» **EXERCISES TO COMPLETE**:
- a) In the offshore drilling system description, what does the MODU use to keep the moon pool in position over the subsea wellhead?
- b) Carry on the offshore drilling system description, starting after its last sentence.

» **PAGE EXTRACT**:
_ _ _ _ _

DETAILED DESCRIPTION
[0013] FIGS. 1A-1C illustrate an offshore drilling system 1 in a
riser deployment mode, according to one embodiment of the present
invention.
[0014] The drilling system 1 may include a mobile offshore drilling
unit (MODU) 1m, such as a semi-submersible, a drilling rig 1r, a
fluid handling system 1h (only partially shown, see FIG. 3A), a
fluid transport system 1t (only partially shown, see FIGS. 3A-3C),
and a pressure control assembly (PCA) 1p. The MODU 1m may carry the
drilling rig 1r and the fluid handling system 1h aboard and may
include a moon pool, through which operations are conducted. The
semi-submersible MODU 1m may include a lower barge hull which
floats below a surface (aka waterline) 2s of sea 2 and is,
therefore, less subject to surface wave action. Stability columns
(only one shown) may be mounted on the lower barge hull for
supporting an upper hull above the waterline. The upper hull may
have one or more decks for carrying the drilling rig 1r and fluid
handling system 1h. The MODU 1m may further have a dynamic
positioning system (DPS) (not shown) or be moored for maintaining
the moon pool in position over a subsea wellhead 50.
[0015] Alternatively, the MODU 1m may be a drill ship.
Alternatively, a fixed offshore drilling unit or a non-mobile
floating offshore drilling unit may be used instead of the MODU
1m.
[0016] The drilling rig 1r may include a derrick 3 having a rig
floor 4 at its lower end having an opening corresponding to the
moonpool. The rig 1r may further include a traveling block 6 be
supported by wire rope 7 connected at its upper end to a crown
block 8. The wire rope 7 may be woven through sheaves of the blocks
6, 8 and extend to drawworks 9 for reeling thereof, thereby raising
or lowering the traveling block 6 relative to the derrick 3. A
running tool 38 may be connected to the traveling block 6, such as
by a rig compensator 31. Alternatively, the rig compensator may be
disposed between the crown block 8 and the derrick 3.
[0017] The fluid transport system 1t may include an upper marine
riser package (UMRP) 20 (only partially shown, see FIG. 3A), a
marine riser 25, one or more auxiliary lines 27, 28, such as a
booster line 27 and a choke line 28, and a drill string 10 (in
drilling mode, see FIGS. 3A-3C). Additionally, the auxiliary lines
27, 28 may further include a kill line (not shown) and/or one or
more hydraulic lines. During deployment, the PCA 1p may be
connected to a wellhead 50 located adjacent to a floor 2f of the
sea 2.

_ _ _ _ _

[Page images and extracted text]
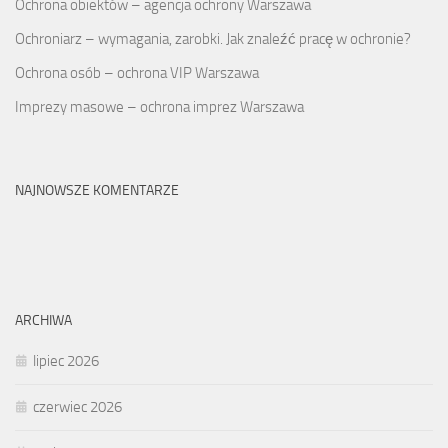
Ochrona obiektów – agencja ochrony Warszawa
Ochroniarz – wymagania, zarobki. Jak znaleźć pracę w ochronie?
Ochrona osób – ochrona VIP Warszawa
Imprezy masowe – ochrona imprez Warszawa
NAJNOWSZE KOMENTARZE
ARCHIWA
lipiec 2026
czerwiec 2026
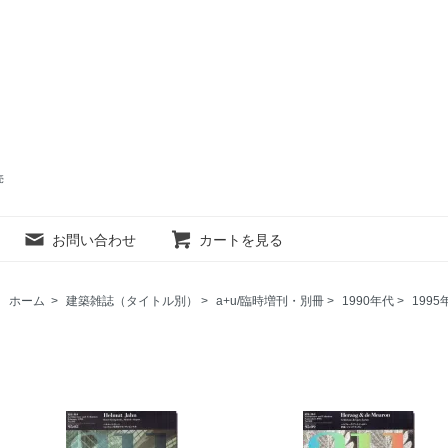
売
お問い合わせ
カートを見る
ホーム
>
建築雑誌（タイトル別）
>
a+u/臨時増刊・別冊
>
1990年代
>
1995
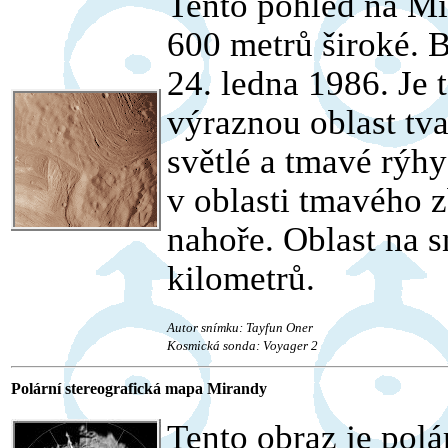
Tento pohled na Mi
600 metrů široké. 
24. ledna 1986. Je 
výraznou oblast tva
světlé a tmavé rýhy
v oblasti tmavého 
nahoře. Oblast na 
kilometrů.
Autor snímku: Tayfun Oner
Kosmická sonda: Voyager 2
Polární stereografická mapa Mirandy
Tento obraz je pol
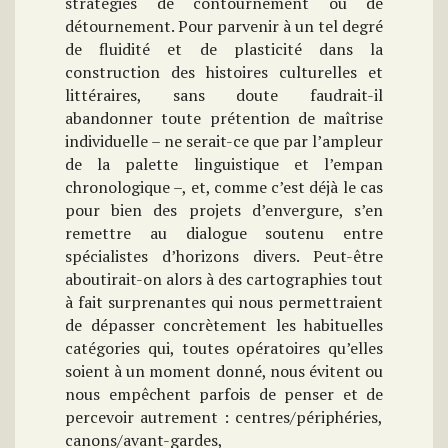
stratégies de contournement ou de
détournement. Pour parvenir à un tel degré
de fluidité et de plasticité dans la
construction des histoires culturelles et
littéraires, sans doute faudrait-il
abandonner toute prétention de maîtrise
individuelle – ne serait-ce que par l’ampleur
de la palette linguistique et l’empan
chronologique –, et, comme c’est déjà le cas
pour bien des projets d’envergure, s’en
remettre au dialogue soutenu entre
spécialistes d’horizons divers. Peut-être
aboutirait-on alors à des cartographies tout
à fait surprenantes qui nous permettraient
de dépasser concrètement les habituelles
catégories qui, toutes opératoires qu’elles
soient à un moment donné, nous évitent ou
nous empêchent parfois de penser et de
percevoir autrement : centres/périphéries,
canons/avant-gardes,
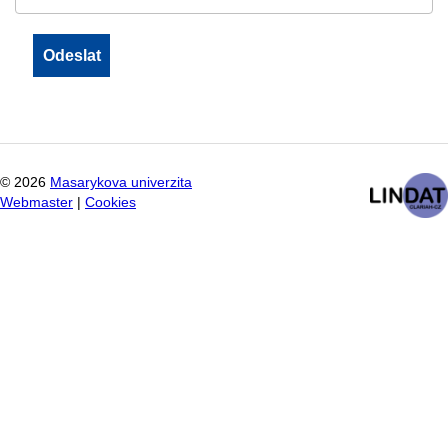
©
2026
Masarykova univerzita
Webmaster
|
Cookies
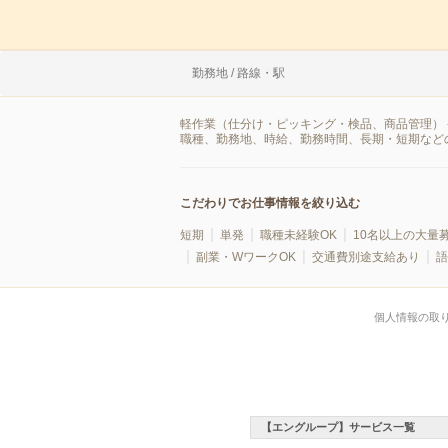
勤務地 / 路線・駅
軽作業（仕分け・ピッキング・検品、商品管理） 
職種、勤務地、時給、勤務時間、長期・短期など
こだわりでお仕事情報を絞り込む
短期
単発
職種未経験OK
10名以上の大量
副業・WワークOK
交通費別途支給あり
語
個人情報の取
【エングループ】サービス一覧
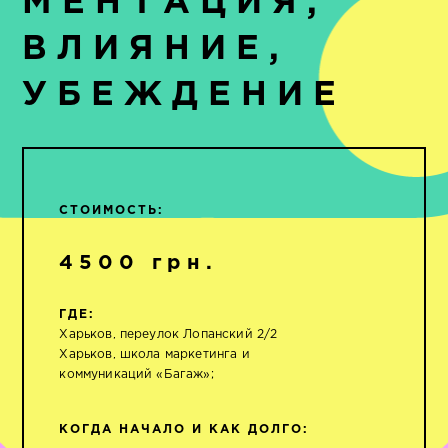
МЕНТАЦИЯ,
ВЛИЯНИЕ,
УБЕЖДЕНИЕ
СТОИМОСТЬ:
4500 грн.
ГДЕ:
Харьков, переулок Лопанский 2/2
Харьков, школа маркетинга и
коммуникаций «Багаж»;
КОГДА НАЧАЛО И КАК ДОЛГО:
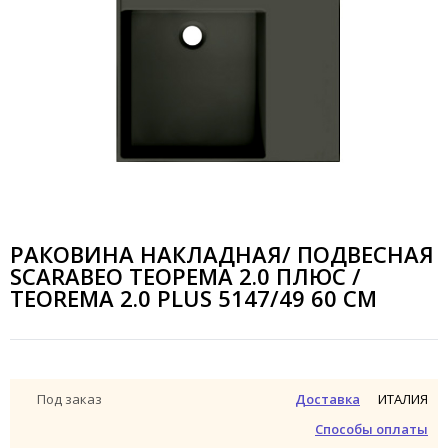
РАКОВИНА НАКЛАДНАЯ/ ПОДВЕСНАЯ
SCARABEO ТЕОРЕМА 2.0 ПЛЮС /
TEOREMA 2.0 PLUS 5147/49 60 СМ
ИТАЛИЯ
Под заказ
Доставка
Способы оплаты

_ _ _ _ _

» **RESPONSES**:
- a) It either has a dynamic positioning system (DPS) or is moored.

- b)
[0018] A conductor string 51 may be driven into the seafloor 2f.
The conductor string 51 may include a housing and joints of
conductor pipe connected together, such as by threaded connections.
Once the conductor string 51 has been set, a subsea wellbore 55 may
be drilled into the seafloor 2f and a casing string 52 may be
deployed into the wellbore. The casing string 52 may include a
wellhead housing and joints of casing connected together, such as
by threaded connections. The wellhead housing may land in the
conductor housing during deployment of the casing string 52. The
casing string 52 may be cemented 53 into the wellbore 55. The
casing string 52 may extend to a depth adjacent a bottom of an
upper formation 54u. The upper formation 54u may be non-productive
and a lower formation 54b may be a hydrocarbon-bearing reservoir.
Alternatively, the lower formation 54b may be environmentally
sensitive, such as an aquifer, or unstable. Although shown as
vertical, the wellbore 55 may include a vertical portion and a
deviated, such as horizontal, portion.
[0019] The PCA 1p may include a wellhead adapter 40b, one or more
flow crosses 41u,m,b, one or more blow out preventers (BOPS)
42a,u,b, a lower marine riser package (LMRP), one or more
accumulators 44, and a receiver 46. The LMRP may include a control
pod 48, a flex joint 43, and a connector 40u. The wellhead adapter
40b, flow crosses 41u,m,b, BOPS 42a,u,b, receiver 46, connector
40u, and flex joint 43, may each include a housing having a
longitudinal bore therethrough and may each be connected, such as
by flanges, such that a continuous bore is maintained therethrough.
The bore may have drift diameter, corresponding to a drift diameter
of the wellhead 50.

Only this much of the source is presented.